There was some of the criticism I got that deserved a reaction. Those who questioned why my piece didn't address political infiltration from both right-wing and left-wing sources fall into this group. To respond, I should point out that conservatives have historically attempted to impose their opinions on science, from creationism to climate change, stem-cell research, and COVID policy. However, these examples are well-known, and there is little disagreement among scientists regarding the necessity to reject such demands. The danger posed by the radical left, on the other hand, is more difficult to discern and combat since it frequently receives official acceptance under euphemism names like social justice, diversity, inclusion, and equity. And being labeled "anti-social justice" in 2021 isn't all that different from being labeled "bourgeois" in the Soviet Union a century ago.  In Soviet times, those who opposed the Party line were called “enemies of the people”; now they are called “racists” and “sexists.” Moreover, the extreme Right tends to attack objective science in discrete subject areas, whereas today’s leftist doctrines seek to undermine the entire enterprise of science, casting the very idea of objective truth and the scientific method as tools of colonialism and oppression.

To those who wonder if I am concerned about societal injustices, the answer is yes. We must discuss tax reform, police reform, universal health care, subsidized child care, crime reduction, and, most importantly, enhancing educational access. We must explore the factors that contribute to the underrepresentation of women and minorities in STEM fields and devise solutions to these issues (they are not simple). None of this, however, has anything to do with the causes that draw the most visible and aggressive social-justice activists to college campuses. Their efforts are directed, often single-mindedly, at enforcing contortions of language and ideology within their own rarified institutions, forming task forces to rename equations, invent microaggressions, police language, rename moths and ants, and repackage soap. And they are completely vicious in the use of mob tactics to intimidate or cancel those who dare object to their extreme strictures. Again, the parallels with the USSR of my youth are rather obvious.

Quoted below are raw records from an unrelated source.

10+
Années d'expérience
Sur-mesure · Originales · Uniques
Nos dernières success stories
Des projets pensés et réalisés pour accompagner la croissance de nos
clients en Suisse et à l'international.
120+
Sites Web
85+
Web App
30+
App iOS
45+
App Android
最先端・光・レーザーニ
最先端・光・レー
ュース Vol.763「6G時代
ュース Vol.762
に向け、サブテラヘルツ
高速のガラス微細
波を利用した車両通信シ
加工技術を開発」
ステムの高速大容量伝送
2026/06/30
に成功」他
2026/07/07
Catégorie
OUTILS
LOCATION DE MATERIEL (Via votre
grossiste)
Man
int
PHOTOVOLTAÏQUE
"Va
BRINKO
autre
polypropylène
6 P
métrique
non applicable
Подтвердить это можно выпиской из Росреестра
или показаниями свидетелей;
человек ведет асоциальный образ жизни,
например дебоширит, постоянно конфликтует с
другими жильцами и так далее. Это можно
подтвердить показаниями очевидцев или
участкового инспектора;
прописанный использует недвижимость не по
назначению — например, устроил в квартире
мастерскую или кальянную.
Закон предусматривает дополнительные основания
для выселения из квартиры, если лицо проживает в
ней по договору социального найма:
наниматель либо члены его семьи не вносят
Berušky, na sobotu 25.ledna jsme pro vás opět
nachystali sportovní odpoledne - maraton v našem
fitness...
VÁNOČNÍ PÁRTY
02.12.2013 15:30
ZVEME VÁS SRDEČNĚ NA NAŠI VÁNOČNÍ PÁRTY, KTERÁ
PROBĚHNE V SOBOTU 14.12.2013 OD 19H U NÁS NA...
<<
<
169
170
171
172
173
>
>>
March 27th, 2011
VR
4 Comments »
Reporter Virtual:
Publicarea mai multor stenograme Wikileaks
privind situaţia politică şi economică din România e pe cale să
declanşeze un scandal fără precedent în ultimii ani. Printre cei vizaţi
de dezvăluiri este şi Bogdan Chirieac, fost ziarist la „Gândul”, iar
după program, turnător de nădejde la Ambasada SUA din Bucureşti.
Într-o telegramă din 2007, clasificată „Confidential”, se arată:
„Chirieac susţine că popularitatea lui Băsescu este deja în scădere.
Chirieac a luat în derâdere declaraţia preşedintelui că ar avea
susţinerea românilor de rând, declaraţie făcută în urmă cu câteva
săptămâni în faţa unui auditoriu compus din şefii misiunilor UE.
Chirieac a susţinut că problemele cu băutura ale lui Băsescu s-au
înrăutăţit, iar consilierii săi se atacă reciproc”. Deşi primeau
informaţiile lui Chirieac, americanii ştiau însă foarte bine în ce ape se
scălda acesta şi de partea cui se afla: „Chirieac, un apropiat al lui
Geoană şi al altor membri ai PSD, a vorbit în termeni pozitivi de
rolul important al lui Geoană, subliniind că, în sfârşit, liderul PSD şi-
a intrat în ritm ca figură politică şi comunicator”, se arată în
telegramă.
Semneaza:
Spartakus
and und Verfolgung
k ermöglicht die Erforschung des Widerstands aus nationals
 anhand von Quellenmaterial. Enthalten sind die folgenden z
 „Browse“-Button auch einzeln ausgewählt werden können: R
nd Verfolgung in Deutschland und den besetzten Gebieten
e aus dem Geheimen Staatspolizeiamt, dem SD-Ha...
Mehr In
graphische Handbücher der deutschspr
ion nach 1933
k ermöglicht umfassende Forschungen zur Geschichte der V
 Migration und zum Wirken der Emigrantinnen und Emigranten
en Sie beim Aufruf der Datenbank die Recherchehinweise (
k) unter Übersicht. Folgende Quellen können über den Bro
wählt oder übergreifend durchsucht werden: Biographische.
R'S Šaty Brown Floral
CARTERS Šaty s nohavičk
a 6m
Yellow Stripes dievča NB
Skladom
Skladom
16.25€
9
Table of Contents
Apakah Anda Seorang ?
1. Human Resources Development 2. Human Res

The claim that by condemning the extreme left, I am playing into the hands of the extreme right was one line of argumentative resistance I faced (by which these correspondents meant Trump supporters, in particular). It's the same kind of argument that's been used throughout history to avoid — or even suppress — criticism of those who are seen to be on the "right side" of history. This argument has been invoked to excuse the horrific crimes of totalitarian regimes: Western liberals looked the other way when the Soviet regime was throwing dissidents into jail and subjecting them to punitive psychiatry.

Unfortunately, we continue to see variations of this argument everywhere in progressive silos. In many ways, it’s just an inversion of the tribal reflex that long served to suppress reporting on sexual abuses within universities, athletic teams, religious institutions, and countless other institutions, on the cynical theory that calling out evil within one’s ranks would undermine the “greater good” embedded in that group’s collective mission. As Yascha Mounk recently wrote, “the primary question most participants in public debate ask themselves is not, ‘How do my values inform my views on this matter?’ or ‘What is the evidence for what is being asserted?’ Rather, it is ‘How do I demonstrate that I am a loyal member of my political tribe?’ As it happens, the easiest way to do that is simple: Look for what the enemy says on any one issue and stake out the opposite position.”

We must break the hold of illiberal ideology and return to our collective senses—to stop self-censoring out of fear of the crowd and excusing stupidity in the name of political allyship and to begin defending plurality, humanism, and democracy. It's past time for the liberal majority's silent majority to stand up.